Estratto della fonte:
===============
Il vino che se ne ricava ha colore rosso rubino, all’olfatto risulta fruttato ed erbaceo. Abbastanza tannico, corposo ed equilibrato

 

Montepulciano

Di origini incerte, forse proveniente dalla zona di Montepulciano in provincia di Siena, questo vitigno si è largamente diffuso nel centro-sud.

Il Montepulciano è particolarmente presente in Puglia, nelle DOC San Severo, Cacc’e Mmitte di Lucera, Ortanova, Rosso di Cerignola e Rosso Canosa, Castel del Monte, Lizzano, Leverano, Copertino e Alezio.

Se ne ricava un vino color rosso rubino intenso, giustamente tannico e adatto all’invecchiamento.

 

Negroamaro

E’ un vitigno autoctono di origini ignote e antichissimo. Si ritiene che la sua coltivazione abbia avuto inizio con la colonizzazione greca.
===============
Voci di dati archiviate
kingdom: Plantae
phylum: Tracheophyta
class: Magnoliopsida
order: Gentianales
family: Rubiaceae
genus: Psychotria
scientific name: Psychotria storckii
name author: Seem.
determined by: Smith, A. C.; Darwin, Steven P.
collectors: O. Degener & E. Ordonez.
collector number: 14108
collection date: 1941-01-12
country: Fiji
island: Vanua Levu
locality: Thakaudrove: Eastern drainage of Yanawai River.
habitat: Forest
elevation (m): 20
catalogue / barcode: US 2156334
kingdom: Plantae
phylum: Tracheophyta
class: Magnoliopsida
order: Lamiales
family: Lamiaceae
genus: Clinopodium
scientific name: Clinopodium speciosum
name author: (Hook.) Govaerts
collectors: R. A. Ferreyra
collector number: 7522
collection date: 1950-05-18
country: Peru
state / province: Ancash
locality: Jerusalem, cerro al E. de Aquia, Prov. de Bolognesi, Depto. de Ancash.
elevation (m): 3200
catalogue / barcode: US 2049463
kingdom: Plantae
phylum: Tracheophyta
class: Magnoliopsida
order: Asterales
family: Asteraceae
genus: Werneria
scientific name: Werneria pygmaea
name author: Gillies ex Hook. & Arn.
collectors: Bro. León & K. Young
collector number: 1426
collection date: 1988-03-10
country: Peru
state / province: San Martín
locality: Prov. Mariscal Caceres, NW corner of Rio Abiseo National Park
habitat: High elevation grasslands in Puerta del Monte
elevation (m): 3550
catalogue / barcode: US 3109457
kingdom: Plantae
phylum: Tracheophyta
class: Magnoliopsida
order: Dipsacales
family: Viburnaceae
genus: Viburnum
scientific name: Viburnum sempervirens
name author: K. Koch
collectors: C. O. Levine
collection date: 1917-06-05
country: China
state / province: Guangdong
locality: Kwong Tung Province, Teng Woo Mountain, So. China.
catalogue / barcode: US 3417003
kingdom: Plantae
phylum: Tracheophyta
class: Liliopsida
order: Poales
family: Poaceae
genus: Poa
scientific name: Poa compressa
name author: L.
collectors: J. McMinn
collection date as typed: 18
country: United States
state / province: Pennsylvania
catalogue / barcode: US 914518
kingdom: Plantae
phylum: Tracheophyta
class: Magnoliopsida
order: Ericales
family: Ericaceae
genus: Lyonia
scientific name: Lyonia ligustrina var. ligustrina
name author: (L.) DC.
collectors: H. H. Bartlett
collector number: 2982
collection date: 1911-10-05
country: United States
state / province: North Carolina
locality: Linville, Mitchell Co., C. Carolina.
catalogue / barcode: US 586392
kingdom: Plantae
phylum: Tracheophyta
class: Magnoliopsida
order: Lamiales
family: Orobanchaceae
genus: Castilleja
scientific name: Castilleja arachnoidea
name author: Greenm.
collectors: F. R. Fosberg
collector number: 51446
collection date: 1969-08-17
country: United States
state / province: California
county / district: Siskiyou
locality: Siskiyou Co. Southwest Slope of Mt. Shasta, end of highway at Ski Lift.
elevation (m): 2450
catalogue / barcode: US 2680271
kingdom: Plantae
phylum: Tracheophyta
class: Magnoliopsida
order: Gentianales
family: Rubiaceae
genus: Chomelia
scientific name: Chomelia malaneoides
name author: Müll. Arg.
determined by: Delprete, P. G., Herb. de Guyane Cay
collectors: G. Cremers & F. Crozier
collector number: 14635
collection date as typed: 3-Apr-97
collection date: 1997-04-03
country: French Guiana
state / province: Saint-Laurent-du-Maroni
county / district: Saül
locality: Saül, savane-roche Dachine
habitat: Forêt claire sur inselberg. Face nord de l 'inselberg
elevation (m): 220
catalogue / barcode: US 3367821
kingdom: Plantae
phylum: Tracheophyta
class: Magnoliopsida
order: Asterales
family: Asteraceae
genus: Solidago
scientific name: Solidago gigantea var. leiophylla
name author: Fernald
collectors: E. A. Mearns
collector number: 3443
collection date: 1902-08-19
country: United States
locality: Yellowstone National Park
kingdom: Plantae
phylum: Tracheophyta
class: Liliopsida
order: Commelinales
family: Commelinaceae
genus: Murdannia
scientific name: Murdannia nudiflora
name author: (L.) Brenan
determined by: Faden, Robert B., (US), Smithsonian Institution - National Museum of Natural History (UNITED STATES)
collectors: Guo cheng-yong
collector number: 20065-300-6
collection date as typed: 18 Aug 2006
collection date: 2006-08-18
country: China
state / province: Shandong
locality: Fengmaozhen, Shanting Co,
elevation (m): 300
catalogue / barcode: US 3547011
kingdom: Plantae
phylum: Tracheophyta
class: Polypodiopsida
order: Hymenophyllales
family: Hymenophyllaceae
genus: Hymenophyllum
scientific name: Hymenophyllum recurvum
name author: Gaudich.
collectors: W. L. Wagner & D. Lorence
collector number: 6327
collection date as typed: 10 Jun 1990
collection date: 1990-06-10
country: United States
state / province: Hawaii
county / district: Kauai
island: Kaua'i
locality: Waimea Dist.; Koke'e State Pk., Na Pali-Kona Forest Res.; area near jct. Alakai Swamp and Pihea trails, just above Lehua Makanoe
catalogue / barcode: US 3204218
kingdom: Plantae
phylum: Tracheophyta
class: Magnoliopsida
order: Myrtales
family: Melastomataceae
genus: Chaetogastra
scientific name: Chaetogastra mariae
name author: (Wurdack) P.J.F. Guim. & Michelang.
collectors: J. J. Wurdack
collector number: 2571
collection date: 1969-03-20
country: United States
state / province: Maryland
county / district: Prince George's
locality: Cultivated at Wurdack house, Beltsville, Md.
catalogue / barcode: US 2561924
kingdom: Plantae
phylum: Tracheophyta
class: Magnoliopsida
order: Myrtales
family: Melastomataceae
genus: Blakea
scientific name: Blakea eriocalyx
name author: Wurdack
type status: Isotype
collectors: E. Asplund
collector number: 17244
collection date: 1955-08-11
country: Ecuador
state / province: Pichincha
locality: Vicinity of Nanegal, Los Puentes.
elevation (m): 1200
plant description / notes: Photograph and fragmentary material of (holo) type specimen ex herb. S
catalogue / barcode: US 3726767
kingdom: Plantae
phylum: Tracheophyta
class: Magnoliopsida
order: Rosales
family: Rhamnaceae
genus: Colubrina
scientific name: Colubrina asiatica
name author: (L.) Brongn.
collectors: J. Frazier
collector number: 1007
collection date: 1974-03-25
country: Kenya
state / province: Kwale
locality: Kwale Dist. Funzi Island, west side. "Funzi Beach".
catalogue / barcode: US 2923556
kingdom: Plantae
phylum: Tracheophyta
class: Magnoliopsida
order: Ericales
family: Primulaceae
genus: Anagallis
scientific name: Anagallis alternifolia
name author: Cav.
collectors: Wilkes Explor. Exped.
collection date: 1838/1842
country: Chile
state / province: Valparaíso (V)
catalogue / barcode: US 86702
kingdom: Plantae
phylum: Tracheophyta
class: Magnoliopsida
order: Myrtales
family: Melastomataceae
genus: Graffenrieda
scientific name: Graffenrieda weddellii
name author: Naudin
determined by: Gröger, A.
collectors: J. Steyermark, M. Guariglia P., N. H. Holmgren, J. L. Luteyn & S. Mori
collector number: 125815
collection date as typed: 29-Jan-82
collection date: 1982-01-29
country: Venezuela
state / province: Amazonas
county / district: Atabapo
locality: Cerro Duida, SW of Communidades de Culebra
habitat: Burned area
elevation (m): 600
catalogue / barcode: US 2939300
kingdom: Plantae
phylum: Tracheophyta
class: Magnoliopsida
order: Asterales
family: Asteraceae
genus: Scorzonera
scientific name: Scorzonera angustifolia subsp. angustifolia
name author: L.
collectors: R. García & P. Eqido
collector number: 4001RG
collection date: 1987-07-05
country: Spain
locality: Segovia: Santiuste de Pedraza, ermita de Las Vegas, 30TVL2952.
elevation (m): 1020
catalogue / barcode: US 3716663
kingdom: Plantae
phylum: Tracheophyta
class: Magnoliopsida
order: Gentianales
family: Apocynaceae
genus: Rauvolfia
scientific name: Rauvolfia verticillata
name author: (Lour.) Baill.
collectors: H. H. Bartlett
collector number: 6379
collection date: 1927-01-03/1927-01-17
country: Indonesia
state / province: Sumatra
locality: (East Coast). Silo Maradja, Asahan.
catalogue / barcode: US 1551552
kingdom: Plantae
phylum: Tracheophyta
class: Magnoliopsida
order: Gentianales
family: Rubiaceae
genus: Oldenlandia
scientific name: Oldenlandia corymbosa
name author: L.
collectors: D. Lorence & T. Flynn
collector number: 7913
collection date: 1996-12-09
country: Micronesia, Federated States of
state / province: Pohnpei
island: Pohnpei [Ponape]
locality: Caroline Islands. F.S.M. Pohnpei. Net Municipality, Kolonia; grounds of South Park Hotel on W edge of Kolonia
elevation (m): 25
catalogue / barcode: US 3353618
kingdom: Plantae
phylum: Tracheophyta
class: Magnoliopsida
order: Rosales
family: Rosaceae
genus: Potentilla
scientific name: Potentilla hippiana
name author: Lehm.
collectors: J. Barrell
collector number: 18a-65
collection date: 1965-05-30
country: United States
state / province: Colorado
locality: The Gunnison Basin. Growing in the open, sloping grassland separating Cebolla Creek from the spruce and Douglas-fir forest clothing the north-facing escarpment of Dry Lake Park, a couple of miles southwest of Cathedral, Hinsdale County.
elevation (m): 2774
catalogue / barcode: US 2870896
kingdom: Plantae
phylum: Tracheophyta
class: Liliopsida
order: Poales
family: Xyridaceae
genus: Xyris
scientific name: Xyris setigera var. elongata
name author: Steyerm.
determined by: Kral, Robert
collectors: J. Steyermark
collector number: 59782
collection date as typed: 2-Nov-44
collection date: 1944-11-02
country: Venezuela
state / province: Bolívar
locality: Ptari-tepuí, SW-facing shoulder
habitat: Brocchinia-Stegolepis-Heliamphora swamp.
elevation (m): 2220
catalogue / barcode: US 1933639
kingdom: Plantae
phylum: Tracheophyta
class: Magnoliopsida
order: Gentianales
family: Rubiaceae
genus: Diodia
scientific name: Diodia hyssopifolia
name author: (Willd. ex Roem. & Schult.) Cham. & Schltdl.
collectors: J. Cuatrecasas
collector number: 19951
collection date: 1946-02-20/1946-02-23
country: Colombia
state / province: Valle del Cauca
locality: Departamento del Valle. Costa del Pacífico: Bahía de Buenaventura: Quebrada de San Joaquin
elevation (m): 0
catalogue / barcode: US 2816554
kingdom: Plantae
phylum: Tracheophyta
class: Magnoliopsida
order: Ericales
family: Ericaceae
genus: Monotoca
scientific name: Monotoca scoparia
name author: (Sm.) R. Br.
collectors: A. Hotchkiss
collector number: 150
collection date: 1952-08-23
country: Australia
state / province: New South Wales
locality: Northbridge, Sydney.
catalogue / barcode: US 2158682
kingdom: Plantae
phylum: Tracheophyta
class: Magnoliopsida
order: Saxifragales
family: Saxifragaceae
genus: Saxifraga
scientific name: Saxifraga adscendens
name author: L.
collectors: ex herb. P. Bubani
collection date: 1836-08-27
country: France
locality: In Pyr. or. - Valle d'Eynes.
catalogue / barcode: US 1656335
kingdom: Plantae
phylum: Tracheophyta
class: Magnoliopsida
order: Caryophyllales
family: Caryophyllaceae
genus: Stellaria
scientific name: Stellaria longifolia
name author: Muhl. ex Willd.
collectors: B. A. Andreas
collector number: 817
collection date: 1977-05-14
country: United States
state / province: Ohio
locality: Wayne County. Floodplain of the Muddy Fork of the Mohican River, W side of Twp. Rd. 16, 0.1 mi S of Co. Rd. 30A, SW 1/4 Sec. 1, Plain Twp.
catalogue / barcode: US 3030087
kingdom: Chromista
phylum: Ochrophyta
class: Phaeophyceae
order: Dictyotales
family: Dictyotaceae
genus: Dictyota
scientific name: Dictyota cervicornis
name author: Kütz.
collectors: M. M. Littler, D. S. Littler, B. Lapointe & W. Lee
===============
Compito da svolgere: Nel testo sui vitigni, quali caratteristiche vengono attribuite al vino della prima frase, quella che precede il paragrafo sul Montepulciano?

Risposta scritta:
- colore rosso rubino
- fruttato all'olfatto
- erbaceo all'olfatto
- abbastanza tannico
- corposo
- equilibrato